The material must be copied out exactly, line for line.

Records for this task: Begin

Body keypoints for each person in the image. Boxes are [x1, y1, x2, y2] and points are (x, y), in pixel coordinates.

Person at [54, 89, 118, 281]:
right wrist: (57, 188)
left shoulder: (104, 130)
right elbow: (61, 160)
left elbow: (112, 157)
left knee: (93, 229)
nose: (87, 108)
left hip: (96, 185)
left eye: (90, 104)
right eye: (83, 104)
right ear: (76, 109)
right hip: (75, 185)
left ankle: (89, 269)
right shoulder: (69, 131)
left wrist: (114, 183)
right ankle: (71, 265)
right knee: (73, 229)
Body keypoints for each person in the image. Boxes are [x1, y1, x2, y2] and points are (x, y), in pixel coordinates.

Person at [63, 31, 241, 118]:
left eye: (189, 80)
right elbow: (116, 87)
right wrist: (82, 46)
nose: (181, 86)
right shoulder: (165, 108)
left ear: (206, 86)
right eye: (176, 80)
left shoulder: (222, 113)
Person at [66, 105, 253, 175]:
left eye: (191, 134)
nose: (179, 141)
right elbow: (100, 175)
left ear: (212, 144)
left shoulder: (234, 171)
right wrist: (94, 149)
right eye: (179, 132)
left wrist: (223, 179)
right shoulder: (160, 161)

Records for this task: End

**Solution to the exercise**
Body keypoints for each person in the image. Boxes are [x1, y1, x2, y2] and points are (x, y), in pixel coordinates.

Person at [54, 89, 118, 281]:
right wrist: (57, 188)
left shoulder: (104, 130)
right elbow: (61, 160)
left elbow: (112, 157)
left knee: (93, 229)
nose: (87, 108)
left hip: (96, 185)
left eye: (90, 104)
right eye: (83, 104)
right ear: (76, 109)
right hip: (75, 185)
left ankle: (89, 269)
right shoulder: (69, 131)
left wrist: (114, 183)
right ankle: (71, 265)
right knee: (73, 229)
Body keypoints for each person in the image. Boxes are [x1, y1, x2, y2] and points are (x, y), in pixel coordinates.

Person at [63, 31, 241, 118]:
left eye: (189, 80)
right elbow: (116, 87)
right wrist: (82, 46)
nose: (181, 86)
right shoulder: (165, 108)
left ear: (206, 86)
right eye: (176, 80)
left shoulder: (222, 113)
Person at [66, 105, 253, 175]:
left eye: (191, 134)
nose: (179, 141)
right elbow: (100, 175)
left ear: (212, 144)
left shoulder: (234, 171)
right wrist: (94, 149)
right eye: (179, 132)
left wrist: (223, 179)
right shoulder: (160, 161)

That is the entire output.